▶ Exercise description
Without any alteration, retype the records that appear below.

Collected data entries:
<<<<

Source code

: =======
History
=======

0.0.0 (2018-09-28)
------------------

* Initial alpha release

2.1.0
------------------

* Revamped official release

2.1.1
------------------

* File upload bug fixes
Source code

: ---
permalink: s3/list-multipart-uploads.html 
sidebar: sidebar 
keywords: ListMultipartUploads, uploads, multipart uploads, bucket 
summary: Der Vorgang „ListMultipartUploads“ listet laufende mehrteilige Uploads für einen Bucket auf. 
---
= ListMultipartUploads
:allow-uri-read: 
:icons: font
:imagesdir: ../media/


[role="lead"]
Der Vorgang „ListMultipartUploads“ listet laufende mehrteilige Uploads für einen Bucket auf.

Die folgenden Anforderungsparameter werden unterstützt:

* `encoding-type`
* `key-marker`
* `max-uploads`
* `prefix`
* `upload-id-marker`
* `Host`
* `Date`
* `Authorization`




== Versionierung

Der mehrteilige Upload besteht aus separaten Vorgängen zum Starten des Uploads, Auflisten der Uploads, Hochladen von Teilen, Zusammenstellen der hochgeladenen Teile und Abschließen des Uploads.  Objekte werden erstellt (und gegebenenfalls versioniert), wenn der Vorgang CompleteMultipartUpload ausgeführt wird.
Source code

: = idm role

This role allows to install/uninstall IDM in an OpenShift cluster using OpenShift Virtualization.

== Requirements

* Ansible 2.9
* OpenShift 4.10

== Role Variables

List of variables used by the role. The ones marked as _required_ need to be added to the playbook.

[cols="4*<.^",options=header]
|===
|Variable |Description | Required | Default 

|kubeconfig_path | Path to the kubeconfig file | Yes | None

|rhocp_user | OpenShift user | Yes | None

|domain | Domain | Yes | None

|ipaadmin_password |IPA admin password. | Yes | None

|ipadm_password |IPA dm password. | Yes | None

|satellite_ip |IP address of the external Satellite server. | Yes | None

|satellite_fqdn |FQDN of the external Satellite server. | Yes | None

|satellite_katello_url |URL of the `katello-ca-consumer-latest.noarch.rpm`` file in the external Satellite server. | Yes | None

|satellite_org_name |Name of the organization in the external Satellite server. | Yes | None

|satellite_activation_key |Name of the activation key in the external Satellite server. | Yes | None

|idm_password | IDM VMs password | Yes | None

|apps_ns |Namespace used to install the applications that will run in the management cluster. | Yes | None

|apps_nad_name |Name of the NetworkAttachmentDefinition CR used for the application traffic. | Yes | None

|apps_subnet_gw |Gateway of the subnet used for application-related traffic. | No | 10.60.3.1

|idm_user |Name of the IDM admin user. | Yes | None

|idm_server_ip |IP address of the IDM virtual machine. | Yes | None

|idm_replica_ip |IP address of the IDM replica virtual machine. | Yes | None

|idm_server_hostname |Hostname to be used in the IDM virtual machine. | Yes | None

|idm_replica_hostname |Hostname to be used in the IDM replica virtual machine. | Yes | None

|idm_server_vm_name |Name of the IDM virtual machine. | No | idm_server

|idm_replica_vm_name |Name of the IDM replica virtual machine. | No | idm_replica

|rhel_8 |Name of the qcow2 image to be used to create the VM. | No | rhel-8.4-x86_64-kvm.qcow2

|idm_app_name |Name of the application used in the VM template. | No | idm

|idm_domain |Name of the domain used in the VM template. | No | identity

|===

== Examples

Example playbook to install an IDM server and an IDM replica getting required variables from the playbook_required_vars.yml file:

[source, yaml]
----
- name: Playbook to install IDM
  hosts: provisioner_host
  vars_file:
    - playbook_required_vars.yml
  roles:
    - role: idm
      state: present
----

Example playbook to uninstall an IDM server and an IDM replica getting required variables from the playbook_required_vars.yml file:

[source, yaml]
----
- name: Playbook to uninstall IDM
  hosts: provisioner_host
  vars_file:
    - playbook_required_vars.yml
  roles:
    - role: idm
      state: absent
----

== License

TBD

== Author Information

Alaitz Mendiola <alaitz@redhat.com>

>>>>

▶ Exercise answer
Source code

: =======
History
=======

0.0.0 (2018-09-28)
------------------

* Initial alpha release

2.1.0
------------------

* Revamped official release

2.1.1
------------------

* File upload bug fixes
Source code

: ---
permalink: s3/list-multipart-uploads.html 
sidebar: sidebar 
keywords: ListMultipartUploads, uploads, multipart uploads, bucket 
summary: Der Vorgang „ListMultipartUploads“ listet laufende mehrteilige Uploads für einen Bucket auf. 
---
= ListMultipartUploads
:allow-uri-read: 
:icons: font
:imagesdir: ../media/


[role="lead"]
Der Vorgang „ListMultipartUploads“ listet laufende mehrteilige Uploads für einen Bucket auf.

Die folgenden Anforderungsparameter werden unterstützt:

* `encoding-type`
* `key-marker`
* `max-uploads`
* `prefix`
* `upload-id-marker`
* `Host`
* `Date`
* `Authorization`




== Versionierung

Der mehrteilige Upload besteht aus separaten Vorgängen zum Starten des Uploads, Auflisten der Uploads, Hochladen von Teilen, Zusammenstellen der hochgeladenen Teile und Abschließen des Uploads.  Objekte werden erstellt (und gegebenenfalls versioniert), wenn der Vorgang CompleteMultipartUpload ausgeführt wird.
Source code

: = idm role

This role allows to install/uninstall IDM in an OpenShift cluster using OpenShift Virtualization.

== Requirements

* Ansible 2.9
* OpenShift 4.10

== Role Variables

List of variables used by the role. The ones marked as _required_ need to be added to the playbook.

[cols="4*<.^",options=header]
|===
|Variable |Description | Required | Default 

|kubeconfig_path | Path to the kubeconfig file | Yes | None

|rhocp_user | OpenShift user | Yes | None

|domain | Domain | Yes | None

|ipaadmin_password |IPA admin password. | Yes | None

|ipadm_password |IPA dm password. | Yes | None

|satellite_ip |IP address of the external Satellite server. | Yes | None

|satellite_fqdn |FQDN of the external Satellite server. | Yes | None

|satellite_katello_url |URL of the `katello-ca-consumer-latest.noarch.rpm`` file in the external Satellite server. | Yes | None

|satellite_org_name |Name of the organization in the external Satellite server. | Yes | None

|satellite_activation_key |Name of the activation key in the external Satellite server. | Yes | None

|idm_password | IDM VMs password | Yes | None

|apps_ns |Namespace used to install the applications that will run in the management cluster. | Yes | None

|apps_nad_name |Name of the NetworkAttachmentDefinition CR used for the application traffic. | Yes | None

|apps_subnet_gw |Gateway of the subnet used for application-related traffic. | No | 10.60.3.1

|idm_user |Name of the IDM admin user. | Yes | None

|idm_server_ip |IP address of the IDM virtual machine. | Yes | None

|idm_replica_ip |IP address of the IDM replica virtual machine. | Yes | None

|idm_server_hostname |Hostname to be used in the IDM virtual machine. | Yes | None

|idm_replica_hostname |Hostname to be used in the IDM replica virtual machine. | Yes | None

|idm_server_vm_name |Name of the IDM virtual machine. | No | idm_server

|idm_replica_vm_name |Name of the IDM replica virtual machine. | No | idm_replica

|rhel_8 |Name of the qcow2 image to be used to create the VM. | No | rhel-8.4-x86_64-kvm.qcow2

|idm_app_name |Name of the application used in the VM template. | No | idm

|idm_domain |Name of the domain used in the VM template. | No | identity

|===

== Examples

Example playbook to install an IDM server and an IDM replica getting required variables from the playbook_required_vars.yml file:

[source, yaml]
----
- name: Playbook to install IDM
  hosts: provisioner_host
  vars_file:
    - playbook_required_vars.yml
  roles:
    - role: idm
      state: present
----

Example playbook to uninstall an IDM server and an IDM replica getting required variables from the playbook_required_vars.yml file:

[source, yaml]
----
- name: Playbook to uninstall IDM
  hosts: provisioner_host
  vars_file:
    - playbook_required_vars.yml
  roles:
    - role: idm
      state: absent
----

== License

TBD

== Author Information

Alaitz Mendiola <alaitz@redhat.com>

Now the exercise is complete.